TEXT TO READ –
________________

Tom Loveless has been writing about international assessments for many years. He was quick to blow the whistle on China when the previous international test scores came out, noting that unlike the U.S. and most other nations, China was not testing a cross-section of its students.
In this article on Valerie Strauss’s Answer Sheet blog, Loveless calls out China again for rigging the outcomes to make its students #1.
China’s gains on the tests from 2015 to 2018 were so large as to be incredible, literally not credible.
So the typical change in a nation’s scores is about 10 points. The differences between the 2015 and 2018 Chinese participants are at least six times that amount. The differences are also at least seven times the standard deviation of all interval changes. Highly unusual…
The past PISA scores of Chinese provinces have been called into question (by me and others) because of the culling effect of hukou on the population of 15-year-olds — and for the OECD allowing China to approve which provinces can be tested. In 2009, PISA tests were administered in 12 Chinese provinces, including several rural areas, but only scores from Shanghai were released.

________________

DATA BLOCK –
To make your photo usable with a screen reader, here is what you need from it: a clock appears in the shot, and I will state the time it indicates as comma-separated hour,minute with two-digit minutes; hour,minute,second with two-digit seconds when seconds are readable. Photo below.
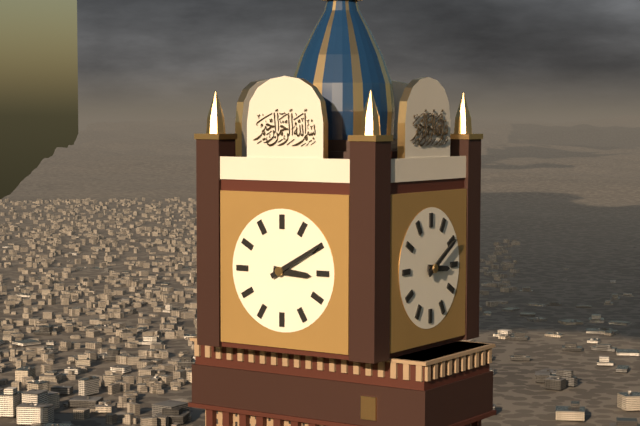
3,10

________________

EXERCISE INSTRUCTIONS –
1 > In the passage on China's PISA scores, how many Chinese provinces were given PISA tests in 2009?
2 > Which years are mentioned in the passage on China's PISA scores? List all of them.
3 > Copy out the stretch of the passage on China's PISA scores from "In this article" through "literally not credible.".

FULL ANSWERS –
1 > Twelve

2 > 2009, 2015, 2018

3 >
In this article on Valerie Strauss’s Answer Sheet blog, Loveless calls out China again for rigging the outcomes to make its students #1.
China’s gains on the tests from 2015 to 2018 were so large as to be incredible, literally not credible.